> _TEXT PROVIDED_

If your function needs to return any type use boost::any. The advantage of boost::any vs a void * pointer is type safety.

#include <boost/any.hpp>

int main() {
    boost::any any1(static_cast<uint64_t>(0));
    uint64_t int1 = boost::any_cast<uint64_t>(any1);  // ok

    boost::any any2(static_cast<uint64_t>(0));
    try {
        int int2 = boost::any_cast<int>(any2);  // fails
    }
    catch (const boost::bad_any_cast& e) {
        std::cout << "fail" << std::endl;
    }
}

With this we conclude the design section. The following sections gives an overview of some useful c++ tools.

Tools

Clang

Clang is a nice alternative to g++. It gives you faster compilation times and more meaningful errors. It also comes with many useful tools that we’ll explore in later sections.

Use cmake/scons for building

Instead of using raw Makefiles you can use something more modern like Cmake or Scons. Those tools give you cross-platform builds, automatic discovery and configuration of the toolchain, automatic dependency management, debug/release modes and many other useful features.

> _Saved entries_

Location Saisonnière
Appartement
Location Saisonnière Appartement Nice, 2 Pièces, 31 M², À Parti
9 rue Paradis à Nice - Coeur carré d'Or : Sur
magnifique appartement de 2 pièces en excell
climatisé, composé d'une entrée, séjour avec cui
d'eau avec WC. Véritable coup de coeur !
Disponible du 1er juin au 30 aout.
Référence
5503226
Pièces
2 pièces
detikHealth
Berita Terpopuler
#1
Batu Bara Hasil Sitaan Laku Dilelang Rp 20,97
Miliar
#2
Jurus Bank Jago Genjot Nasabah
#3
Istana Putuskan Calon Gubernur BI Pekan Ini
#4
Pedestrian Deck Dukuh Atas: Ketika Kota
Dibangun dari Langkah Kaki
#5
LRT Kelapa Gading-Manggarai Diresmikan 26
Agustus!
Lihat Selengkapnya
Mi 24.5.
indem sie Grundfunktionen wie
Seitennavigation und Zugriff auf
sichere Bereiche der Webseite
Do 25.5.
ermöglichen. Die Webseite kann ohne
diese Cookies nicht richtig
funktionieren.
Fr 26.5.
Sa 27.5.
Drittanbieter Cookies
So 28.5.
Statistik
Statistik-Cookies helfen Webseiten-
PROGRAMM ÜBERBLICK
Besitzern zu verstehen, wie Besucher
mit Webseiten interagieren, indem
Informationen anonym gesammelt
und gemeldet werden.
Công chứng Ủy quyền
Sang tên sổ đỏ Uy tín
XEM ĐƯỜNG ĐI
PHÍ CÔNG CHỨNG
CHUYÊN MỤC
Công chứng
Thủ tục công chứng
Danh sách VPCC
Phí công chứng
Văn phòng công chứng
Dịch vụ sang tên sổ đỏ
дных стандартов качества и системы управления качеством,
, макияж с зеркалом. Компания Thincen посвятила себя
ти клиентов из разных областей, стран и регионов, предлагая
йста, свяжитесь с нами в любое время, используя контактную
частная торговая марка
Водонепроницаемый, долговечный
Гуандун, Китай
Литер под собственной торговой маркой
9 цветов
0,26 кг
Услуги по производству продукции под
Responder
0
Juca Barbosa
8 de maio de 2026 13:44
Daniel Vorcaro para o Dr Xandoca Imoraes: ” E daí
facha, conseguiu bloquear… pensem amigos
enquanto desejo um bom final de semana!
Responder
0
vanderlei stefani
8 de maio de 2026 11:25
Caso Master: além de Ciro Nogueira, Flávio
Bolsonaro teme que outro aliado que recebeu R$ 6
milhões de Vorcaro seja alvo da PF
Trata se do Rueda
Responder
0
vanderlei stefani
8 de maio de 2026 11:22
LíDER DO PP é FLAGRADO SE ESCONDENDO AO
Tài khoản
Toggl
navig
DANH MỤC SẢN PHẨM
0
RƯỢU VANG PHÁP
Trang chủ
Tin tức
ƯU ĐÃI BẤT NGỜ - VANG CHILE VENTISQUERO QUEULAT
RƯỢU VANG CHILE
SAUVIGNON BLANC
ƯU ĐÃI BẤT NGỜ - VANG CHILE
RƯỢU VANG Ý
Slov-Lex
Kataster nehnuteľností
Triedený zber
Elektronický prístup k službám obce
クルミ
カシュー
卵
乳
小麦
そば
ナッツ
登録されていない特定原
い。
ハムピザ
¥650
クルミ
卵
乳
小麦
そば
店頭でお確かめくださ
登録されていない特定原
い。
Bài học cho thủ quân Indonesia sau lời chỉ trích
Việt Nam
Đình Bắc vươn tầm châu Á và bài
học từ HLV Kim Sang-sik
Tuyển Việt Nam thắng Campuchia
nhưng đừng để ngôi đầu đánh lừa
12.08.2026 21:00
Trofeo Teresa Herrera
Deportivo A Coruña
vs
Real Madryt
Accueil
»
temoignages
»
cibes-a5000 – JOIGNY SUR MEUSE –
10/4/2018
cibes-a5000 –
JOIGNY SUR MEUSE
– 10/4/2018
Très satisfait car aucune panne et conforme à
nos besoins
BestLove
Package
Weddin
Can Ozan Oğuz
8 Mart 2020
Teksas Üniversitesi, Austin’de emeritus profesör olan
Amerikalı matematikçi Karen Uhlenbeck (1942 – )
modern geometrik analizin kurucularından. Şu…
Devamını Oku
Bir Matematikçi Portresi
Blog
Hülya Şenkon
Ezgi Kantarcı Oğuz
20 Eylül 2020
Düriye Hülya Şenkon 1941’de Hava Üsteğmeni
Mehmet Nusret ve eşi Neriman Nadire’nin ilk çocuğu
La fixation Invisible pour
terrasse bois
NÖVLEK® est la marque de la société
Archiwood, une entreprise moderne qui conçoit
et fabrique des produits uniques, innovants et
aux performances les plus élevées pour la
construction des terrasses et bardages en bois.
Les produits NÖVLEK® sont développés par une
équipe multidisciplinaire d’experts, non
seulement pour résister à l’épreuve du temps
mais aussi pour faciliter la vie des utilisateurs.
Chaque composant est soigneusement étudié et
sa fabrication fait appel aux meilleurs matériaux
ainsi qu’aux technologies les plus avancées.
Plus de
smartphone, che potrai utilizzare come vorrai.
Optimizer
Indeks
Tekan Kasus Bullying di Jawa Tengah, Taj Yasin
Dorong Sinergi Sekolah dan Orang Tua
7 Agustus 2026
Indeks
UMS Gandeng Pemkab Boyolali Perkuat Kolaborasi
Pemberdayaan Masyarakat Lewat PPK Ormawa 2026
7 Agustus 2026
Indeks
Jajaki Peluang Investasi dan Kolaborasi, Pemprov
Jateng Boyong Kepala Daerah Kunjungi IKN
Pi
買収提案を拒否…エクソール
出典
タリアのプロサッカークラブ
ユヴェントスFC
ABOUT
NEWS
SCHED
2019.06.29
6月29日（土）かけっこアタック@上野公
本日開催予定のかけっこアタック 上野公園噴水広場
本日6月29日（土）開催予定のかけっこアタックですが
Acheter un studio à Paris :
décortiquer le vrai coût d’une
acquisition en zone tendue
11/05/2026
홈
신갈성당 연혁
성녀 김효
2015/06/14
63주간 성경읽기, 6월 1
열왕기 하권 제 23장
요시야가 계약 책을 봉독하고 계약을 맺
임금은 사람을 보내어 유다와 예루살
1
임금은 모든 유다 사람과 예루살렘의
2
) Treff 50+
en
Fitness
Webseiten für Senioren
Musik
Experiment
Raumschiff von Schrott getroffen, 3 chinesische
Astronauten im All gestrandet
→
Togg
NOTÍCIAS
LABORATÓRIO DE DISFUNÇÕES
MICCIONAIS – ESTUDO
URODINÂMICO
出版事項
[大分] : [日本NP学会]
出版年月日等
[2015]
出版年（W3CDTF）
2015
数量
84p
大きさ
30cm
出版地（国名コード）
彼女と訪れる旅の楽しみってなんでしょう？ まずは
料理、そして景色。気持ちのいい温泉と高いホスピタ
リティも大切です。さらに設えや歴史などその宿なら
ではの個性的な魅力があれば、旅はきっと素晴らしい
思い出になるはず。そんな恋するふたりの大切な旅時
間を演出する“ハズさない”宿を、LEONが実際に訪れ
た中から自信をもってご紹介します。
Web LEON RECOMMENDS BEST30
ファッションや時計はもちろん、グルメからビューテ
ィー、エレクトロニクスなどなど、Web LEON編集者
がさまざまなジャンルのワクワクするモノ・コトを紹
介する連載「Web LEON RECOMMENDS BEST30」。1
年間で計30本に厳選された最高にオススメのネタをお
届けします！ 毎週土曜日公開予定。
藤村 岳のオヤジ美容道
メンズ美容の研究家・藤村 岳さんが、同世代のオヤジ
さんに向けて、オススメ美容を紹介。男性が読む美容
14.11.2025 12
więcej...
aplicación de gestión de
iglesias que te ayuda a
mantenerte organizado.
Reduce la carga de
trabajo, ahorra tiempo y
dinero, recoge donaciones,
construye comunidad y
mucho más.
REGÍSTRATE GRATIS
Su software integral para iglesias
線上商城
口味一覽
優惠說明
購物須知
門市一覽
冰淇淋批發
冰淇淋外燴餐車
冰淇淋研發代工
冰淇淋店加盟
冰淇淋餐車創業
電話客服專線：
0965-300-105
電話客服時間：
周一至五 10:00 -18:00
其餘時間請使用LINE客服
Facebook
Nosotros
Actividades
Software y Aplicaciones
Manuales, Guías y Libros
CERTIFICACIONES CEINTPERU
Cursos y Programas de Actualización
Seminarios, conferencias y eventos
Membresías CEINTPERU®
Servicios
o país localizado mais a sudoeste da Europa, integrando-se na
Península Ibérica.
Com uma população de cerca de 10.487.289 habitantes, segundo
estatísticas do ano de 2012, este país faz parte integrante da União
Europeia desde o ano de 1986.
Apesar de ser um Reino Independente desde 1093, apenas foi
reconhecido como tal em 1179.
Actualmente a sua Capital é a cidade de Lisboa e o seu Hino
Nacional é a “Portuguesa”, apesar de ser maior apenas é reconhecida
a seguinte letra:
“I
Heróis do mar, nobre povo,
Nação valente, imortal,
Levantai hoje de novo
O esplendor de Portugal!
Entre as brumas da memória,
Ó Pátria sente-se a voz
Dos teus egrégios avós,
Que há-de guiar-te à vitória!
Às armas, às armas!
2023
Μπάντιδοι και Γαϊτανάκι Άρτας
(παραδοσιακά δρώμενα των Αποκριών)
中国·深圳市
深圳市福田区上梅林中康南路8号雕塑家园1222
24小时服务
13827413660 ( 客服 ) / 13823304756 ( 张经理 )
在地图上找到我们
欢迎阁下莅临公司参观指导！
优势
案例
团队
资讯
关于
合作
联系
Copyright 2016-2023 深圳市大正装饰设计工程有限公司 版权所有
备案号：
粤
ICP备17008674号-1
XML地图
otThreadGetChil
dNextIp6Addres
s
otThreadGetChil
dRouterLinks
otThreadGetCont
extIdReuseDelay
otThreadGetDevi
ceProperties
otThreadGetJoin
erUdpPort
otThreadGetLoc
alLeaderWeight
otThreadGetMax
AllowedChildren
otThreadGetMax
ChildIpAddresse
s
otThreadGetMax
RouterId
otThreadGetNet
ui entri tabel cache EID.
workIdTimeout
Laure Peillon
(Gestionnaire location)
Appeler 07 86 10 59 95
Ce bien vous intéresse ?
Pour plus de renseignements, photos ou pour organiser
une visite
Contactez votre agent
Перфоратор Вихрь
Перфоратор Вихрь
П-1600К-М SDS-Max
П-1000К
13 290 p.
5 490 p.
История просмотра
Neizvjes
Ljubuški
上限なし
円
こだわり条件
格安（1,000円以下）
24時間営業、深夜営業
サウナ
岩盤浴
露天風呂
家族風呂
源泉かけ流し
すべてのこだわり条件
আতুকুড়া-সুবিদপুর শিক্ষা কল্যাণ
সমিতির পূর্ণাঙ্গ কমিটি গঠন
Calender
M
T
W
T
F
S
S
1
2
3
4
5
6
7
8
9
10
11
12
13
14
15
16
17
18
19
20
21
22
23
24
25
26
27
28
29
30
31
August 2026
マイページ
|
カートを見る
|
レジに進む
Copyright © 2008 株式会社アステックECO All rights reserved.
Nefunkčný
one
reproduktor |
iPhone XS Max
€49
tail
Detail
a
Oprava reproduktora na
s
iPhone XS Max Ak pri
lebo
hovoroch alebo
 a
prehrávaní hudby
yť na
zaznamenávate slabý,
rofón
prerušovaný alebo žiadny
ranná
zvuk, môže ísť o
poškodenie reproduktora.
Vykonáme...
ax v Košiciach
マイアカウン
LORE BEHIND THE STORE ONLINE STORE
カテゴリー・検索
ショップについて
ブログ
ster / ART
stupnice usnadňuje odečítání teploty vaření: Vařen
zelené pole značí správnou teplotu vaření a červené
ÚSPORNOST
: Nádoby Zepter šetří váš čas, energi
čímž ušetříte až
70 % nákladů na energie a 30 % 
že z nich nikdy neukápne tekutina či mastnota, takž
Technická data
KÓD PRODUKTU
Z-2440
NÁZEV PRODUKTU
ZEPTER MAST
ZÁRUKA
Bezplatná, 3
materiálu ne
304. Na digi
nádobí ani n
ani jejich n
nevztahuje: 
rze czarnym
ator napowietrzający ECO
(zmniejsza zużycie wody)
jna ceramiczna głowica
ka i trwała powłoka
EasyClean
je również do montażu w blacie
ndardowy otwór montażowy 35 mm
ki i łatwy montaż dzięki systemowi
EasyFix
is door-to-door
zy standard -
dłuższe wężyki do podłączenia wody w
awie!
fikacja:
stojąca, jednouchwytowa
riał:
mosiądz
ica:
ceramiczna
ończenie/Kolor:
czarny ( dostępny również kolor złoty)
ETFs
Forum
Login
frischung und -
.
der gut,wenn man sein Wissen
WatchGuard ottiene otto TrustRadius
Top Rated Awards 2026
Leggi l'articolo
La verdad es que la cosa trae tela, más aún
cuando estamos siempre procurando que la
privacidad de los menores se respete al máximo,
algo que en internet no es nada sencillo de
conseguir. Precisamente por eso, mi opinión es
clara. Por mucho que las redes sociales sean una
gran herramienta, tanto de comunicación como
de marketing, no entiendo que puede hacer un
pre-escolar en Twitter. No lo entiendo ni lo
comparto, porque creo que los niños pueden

> _WORK TO COMPLETE_
Reproduce the C++ text starting at "boost::any any2(static_cast<uint64_t>(0));" and ending at "useful c++ tools.", substituting "other" for "any2" wherever it appears. You won't need the saved entries.

> _OUTPUT BELOW_
boost::any other(static_cast<uint64_t>(0));
    try {
        int int2 = boost::any_cast<int>(other);  // fails
    }
    catch (const boost::bad_any_cast& e) {
        std::cout << "fail" << std::endl;
    }
}

With this we conclude the design section. The following sections gives an overview of some useful c++ tools.